A nova regra divide os usuários em dois perfis distintos: o representante legal e o representado. Agora, pais, tutores ou curadores precisam estar vinculados ao sistema para liberar o uso aos dependentes. Essa vinculação é obrigatória e garante o cumprimento da Lei Geral de Proteção de Dados (LGPD) e do Estatuto da Criança e do Adolescente (ECA) em sua versão digital, conhecida como ECA Digital.
Na prática, o responsável deve acessar sua conta no portal Gov.br, que precisa ser de nível Prata ou Ouro, e aceitar os termos de uso específicos para a representação.

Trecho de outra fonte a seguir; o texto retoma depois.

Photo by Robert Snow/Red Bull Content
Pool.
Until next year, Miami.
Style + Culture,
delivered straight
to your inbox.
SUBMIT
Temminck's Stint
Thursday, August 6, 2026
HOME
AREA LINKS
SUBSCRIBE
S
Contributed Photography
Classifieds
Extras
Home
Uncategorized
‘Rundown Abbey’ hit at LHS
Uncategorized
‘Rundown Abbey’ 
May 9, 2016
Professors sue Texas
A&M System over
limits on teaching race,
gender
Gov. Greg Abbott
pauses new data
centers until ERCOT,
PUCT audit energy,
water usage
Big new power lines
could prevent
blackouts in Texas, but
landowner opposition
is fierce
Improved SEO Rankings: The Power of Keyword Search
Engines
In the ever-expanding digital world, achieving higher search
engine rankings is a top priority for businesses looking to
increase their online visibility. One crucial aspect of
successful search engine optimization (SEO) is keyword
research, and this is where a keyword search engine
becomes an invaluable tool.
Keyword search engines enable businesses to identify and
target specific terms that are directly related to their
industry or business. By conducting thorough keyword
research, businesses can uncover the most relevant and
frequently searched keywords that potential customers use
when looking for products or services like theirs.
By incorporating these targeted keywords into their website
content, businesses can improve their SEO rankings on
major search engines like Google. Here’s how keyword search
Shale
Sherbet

Somente após essa autorização formal é que o dependente terá o acesso liberado ao SouGov.br. Se houver qualquer tentativa de entrada na plataforma antes da autorização, o sistema bloqueia automaticamente a navegação, impedindo o uso não autorizado.
Existem diferenças claras nas permissões concedidas a cada perfil. Enquanto o representante legal pode consultar e editar informações relacionadas ao dependente, o representado tem autorização apenas para leitura de dados. Além disso, funções consideradas sensíveis, como a contratação de empréstimos consignados e a realização da Prova de Vida digital, ficam suspensas para esses perfis de usuários representados, aumentando a segurança nas transações.
Segundo o Ministério da Gestão e da Inovação, responsável pela plataforma, a iniciativa traz mais rastreabilidade às ações realizadas no sistema e evita o uso indevido da plataforma. "A medida reforça a proteção de dados e assegura que o acesso de menores e incapazes seja feito de forma supervisionada, em conformidade com a legislação brasileira", explicou um porta-voz do ministério.
Vale lembrar que o responsável pode revogar a permissão a qualquer momento, suspendendo o acesso do dependente de forma imediata. Para o funcionamento pleno do sistema, tanto o representante quanto o representado devem ter contas de nível Prata ou Ouro no portal Gov.br, o que exige a validação de identidade por meio de documentos oficiais.
A mudança no SouGov.br se soma a outras iniciativas do governo para ampliar a comunicação digital com os cidadãos. Recentemente, o governo começou a enviar alertas sobre o imposto de renda pelo Gov.br e pelo WhatsApp, além de notificar usuários sobre o vencimento do passaporte diretamente pela plataforma. Essas ações fazem parte de uma estratégia mais ampla de digitalização dos serviços públicos e de fortalecimento da segurança cibernética.
Com a nova regra, o governo espera não apenas aumentar a segurança, mas também educar os usuários sobre a importância da proteção de dados no ambiente digital, especialmente quando se trata de informações sensíveis de crianças e adolescentes. A expectativa é que a medida contribua para um uso mais responsável e seguro da plataforma, alinhado às melhores práticas de governança digital e proteção à privacidade.